Na faixa etária de 10 a 14 anos, a violência sexual se torna prevalente — tal violação foi apontada em 49,6% dos registros. Entre 15 e 19 anos, foi de 21,7%. Depois disso, ele cai para 10,3% de 20 a 24 anos. A redução continua, nas faixas seguintes, até chegar a 1,1% no grupo acima de 80 anos.
A violência sexual contra meninas voltou ao centro do debate devido ao Projeto de Lei Antiaborto por Estupro na Câmara, que determina a prisão ou internação (no caso de menores de 18 anos) de vítimas de estupro que fizerem aborto depois de 22 semanas de gravidez. Meninas que foram vítimas de estupro são um dos grupos que mais recorrem ao procedimento para interromper a gravidez após 22 semanas, de acordo com especialistas. Por isso, essa faixa até 14 anos seria uma das mais afetadas caso o PL venha a ser aprovado pelo Congresso Nacional.
No Brasil, o aborto é permitido por lei em casos de estupro, de risco de vida à mulher e de anencefalia fetal (quando não há formação do cérebro do feto).

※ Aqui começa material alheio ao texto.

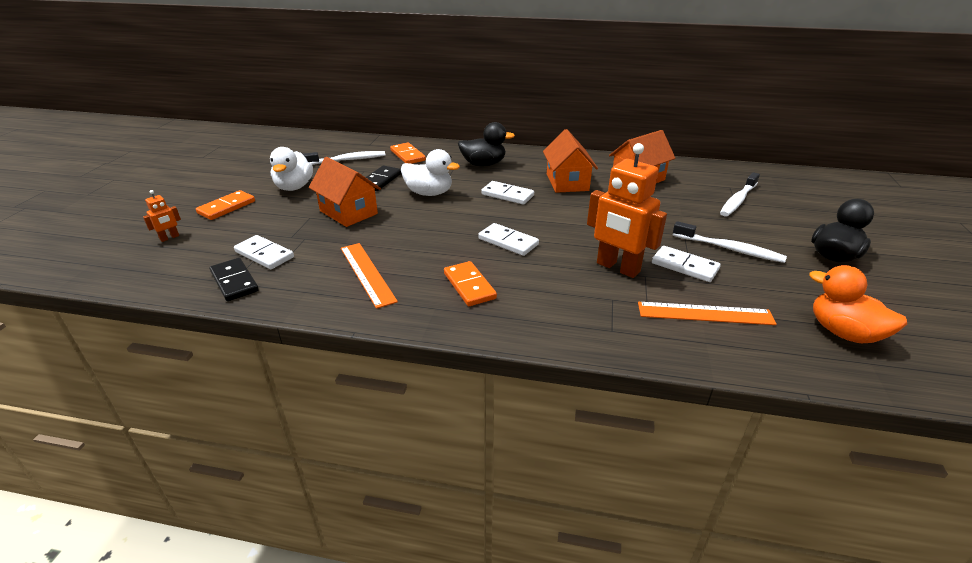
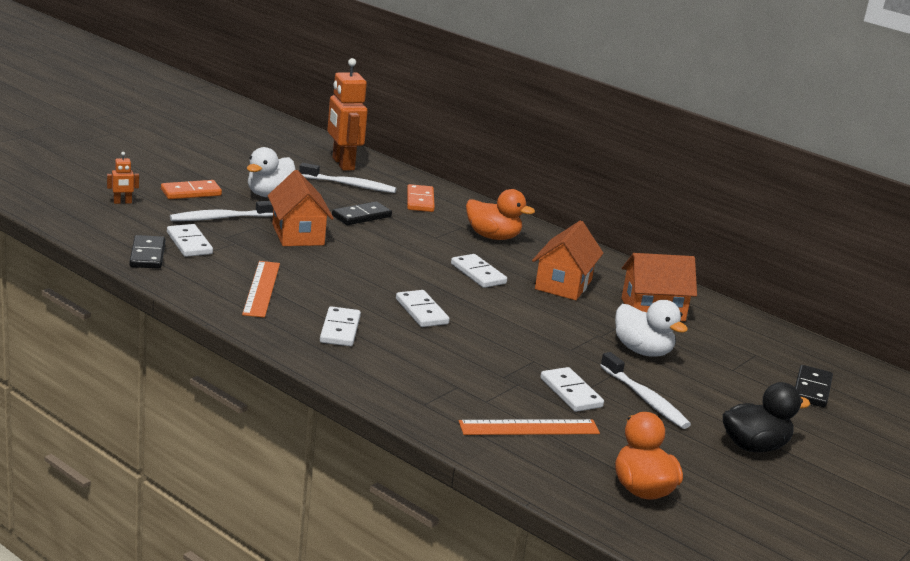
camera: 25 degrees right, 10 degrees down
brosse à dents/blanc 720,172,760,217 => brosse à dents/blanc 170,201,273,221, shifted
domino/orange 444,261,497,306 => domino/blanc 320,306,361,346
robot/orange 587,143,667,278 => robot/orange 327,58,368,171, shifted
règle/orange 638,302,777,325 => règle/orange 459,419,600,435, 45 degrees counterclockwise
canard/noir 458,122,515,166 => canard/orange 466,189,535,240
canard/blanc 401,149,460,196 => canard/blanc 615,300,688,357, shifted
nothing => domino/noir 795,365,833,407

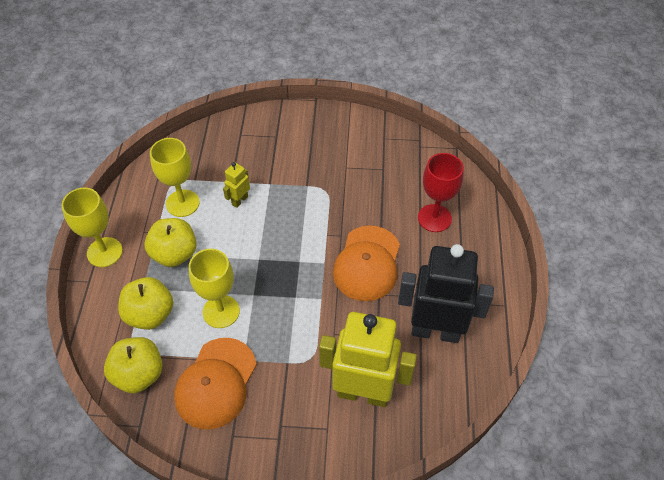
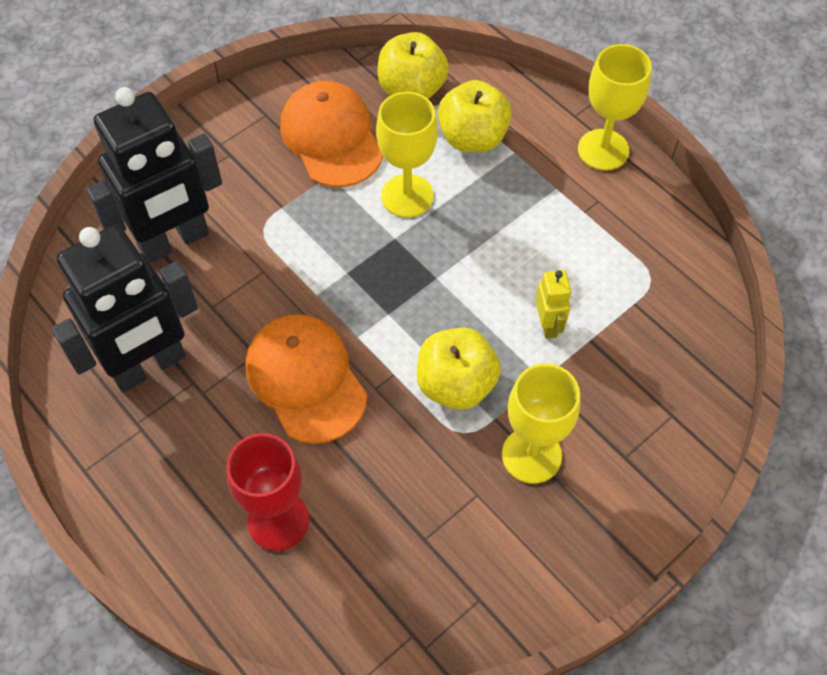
camera: 135 degrees right, 5 degrees up
robot/jaune 319,312,417,407 => robot/noir 86,87,222,263
pomme/jaune 145,218,197,267 => pomme/jaune 417,328,501,410, shifted
verre à pied/jaune 150,138,200,217 => verre à pied/jaune 502,363,580,484, shifted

Atualmente, não há no Código Penal um prazo máximo para o aborto legal.
Os números de violência usados no Atlas têm como base os registros do Sistema de Informação de Agravos de Notificação (Sinan), um sistema criado pelo Ministério da Saúde para notificar, compulsoriamente, qualquer caso suspeito ou confirmado de violência doméstica/intrafamiliar, sexual, autoprovocada, tráfico de pessoas, trabalho escravo, trabalho infantil, tortura, intervenção legal e violências homofóbicas contra as mulheres e homens em todas as idades.
Isso significa que o levantamento é composto apenas pelos casos oficialmente registrados no Sinan. O próprio Atlas da Violência enfatiza esse ponto para explicar que muitos outros casos devem ocorrer sem o conhecimento das autoridades. A estatística, porém, considera apenas os dados de violência sexual, sem especificar casos de estupro.

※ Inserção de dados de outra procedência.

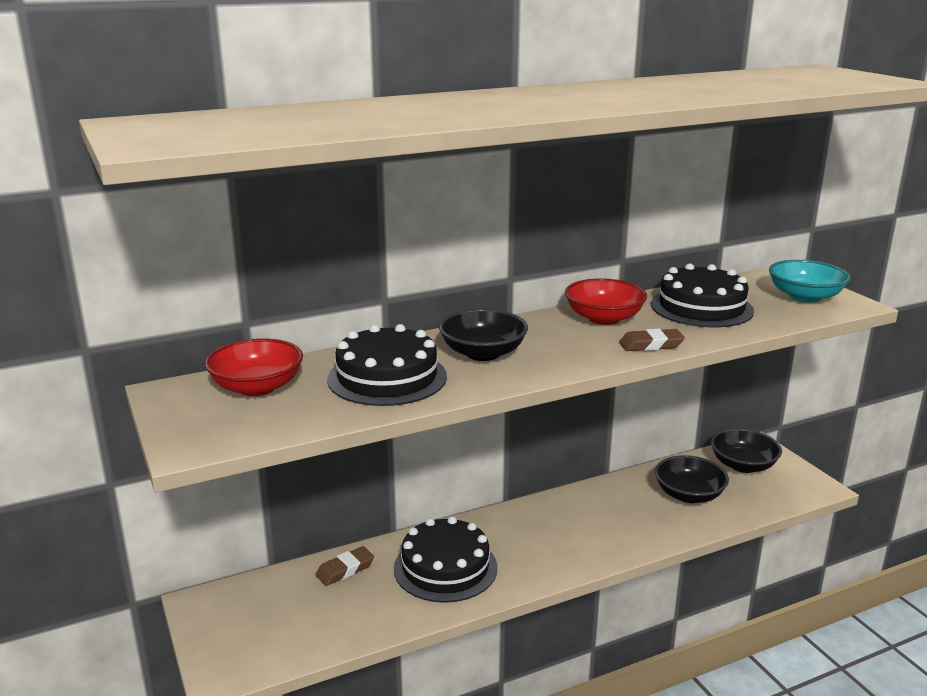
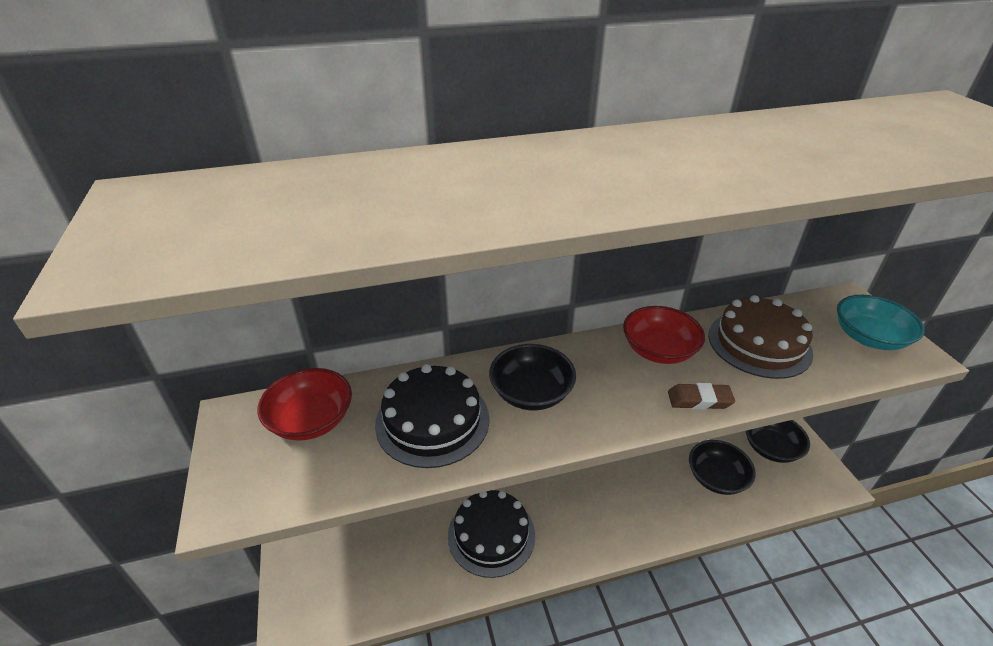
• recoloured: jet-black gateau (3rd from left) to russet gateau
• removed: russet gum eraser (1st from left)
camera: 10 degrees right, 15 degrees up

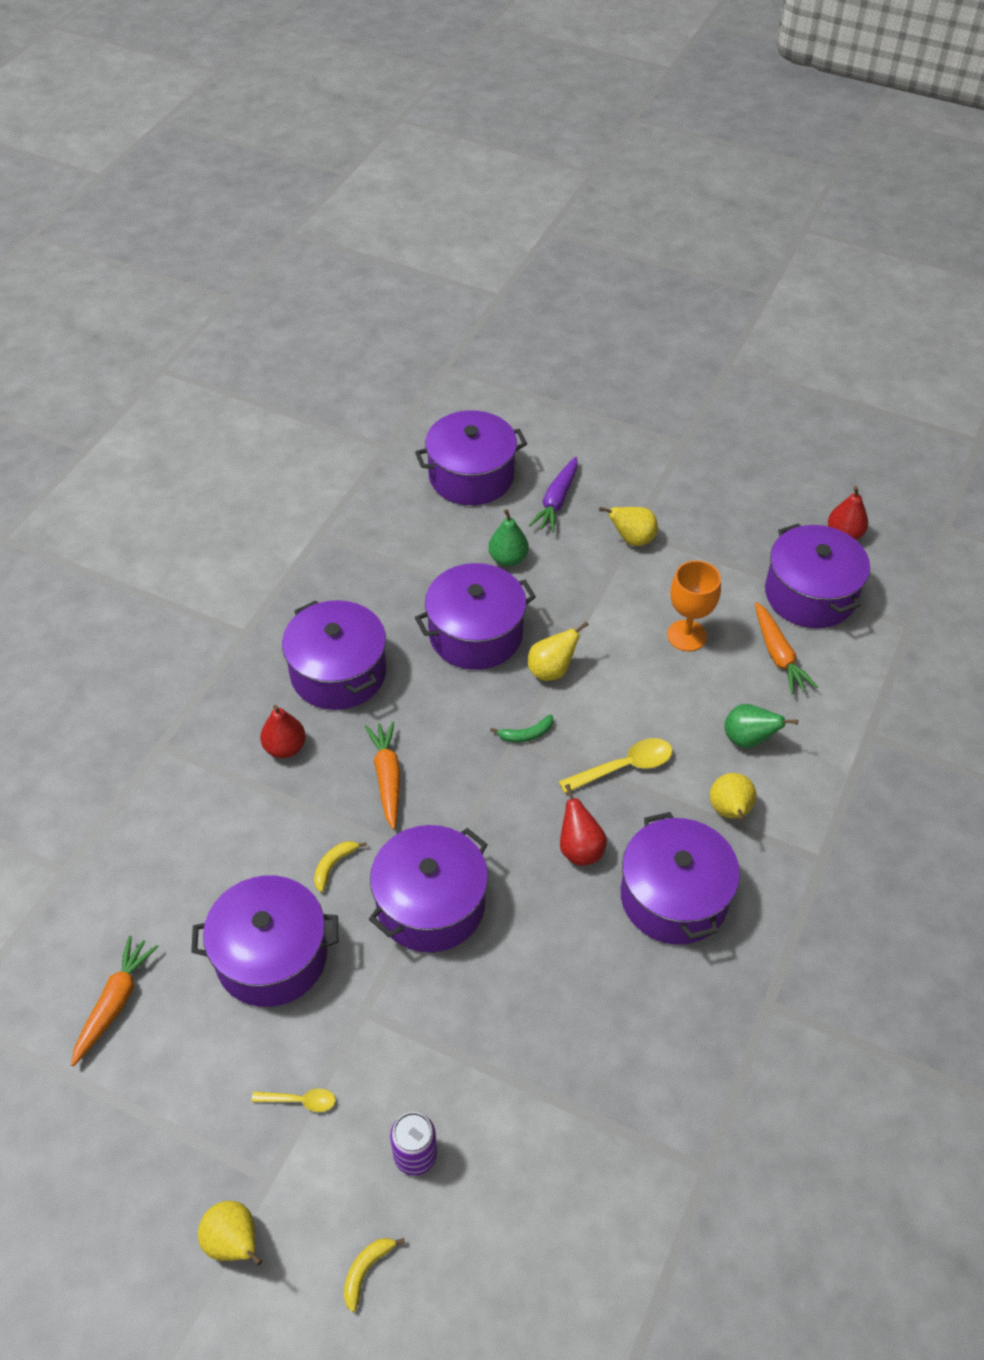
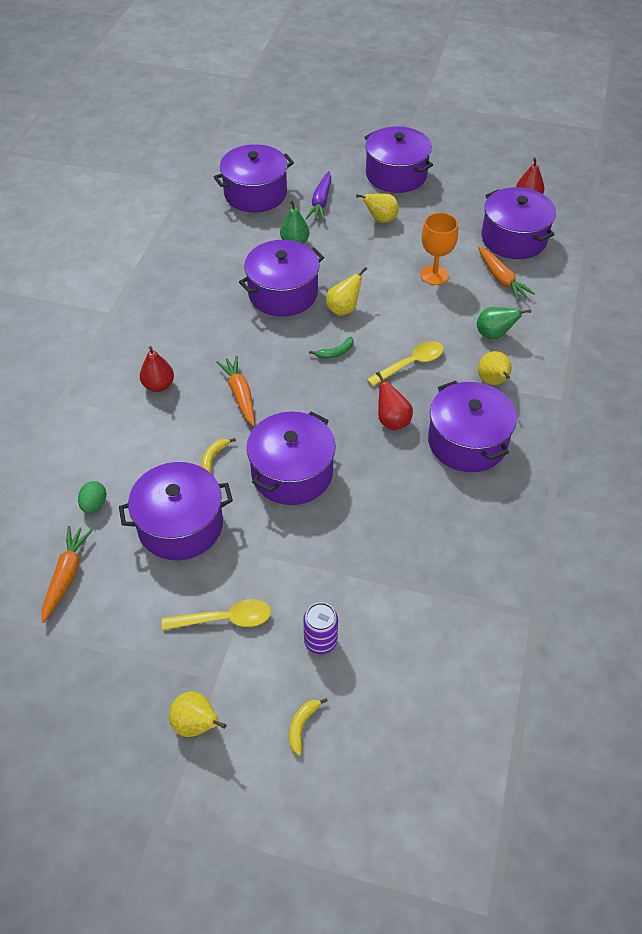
• added: green toy egg
• resized: golden spoon (1st from left) x1.68
• moved: purple pot (2nd from left in the first image) to purple pot (5th from left)
camera: 10 degrees left, 0 degrees up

Nesse contexto, os dados divulgados mostram um grande aumento no número de registros de violência sexual em 2021 e 2022 em relação a 2020, justamente no período pós-pandemia. A faixa etária dos 5 aos 14 anos foi a que apresentou a maior elevação, passando de 11.587 registros em 2020 para 20.039 em 2022, um crescimento de 73%. De 0 a 4 anos, subiu 50,6% (de 3.441 para 5.182), e de 15 a 19 anos, 41,6% (3.256 para 4.872).
Violência física na fase adulta
A partir dos 15 até os 69 anos, ou seja, em toda a vida adulta da mulher, a violência física passa a ser a mais comum: na faixa etária de 15 a 19 anos este tipo de agressão esteve presente em 35,1% dos casos e chegou a 49% entre mulheres de 20 a 24 anos. Entre o público feminino até 59 anos, o percentual é de 40%. A partir dos 70 anos, a negligência volta a ser uma forma de violência bastante presente na vida das mulheres, crescendo até o fim da vida.
Sobre a autoria da violência doméstica e intrafamiliar, os homens foram os principais agressores, responsáveis por 86,6% dos casos. A única faixa de idade em que homens e mulheres apareceram empatados (50% cada) enquanto autores das violências foi de 0 a 9 anos, ou seja, se igualam na autoria de violência contra crianças. Em todas as outras faixas de idade, os homens são maioria entre os agressores — entre 30 e 35 anos, eles representam 95,8% dos autores.
“Ou seja, se tivéssemos que descrever o que é ser uma mulher no Brasil, poderíamos dizer que na primeira infância é a negligência a forma mais frequente de violência, cujos principais autores são pais e mães, na mesma proporção. A partir dos 10 até os 14 anos, essas meninas são vitimadas principalmente por formas de violência sexual, com homens que ocupam as funções de pai e padrasto como principais algozes. Dos 15 até os 69 anos, é a violência física provocada por pais, padrastos, namorados ou maridos a forma de violência prevalente entre as mulheres”, descreve o relatório.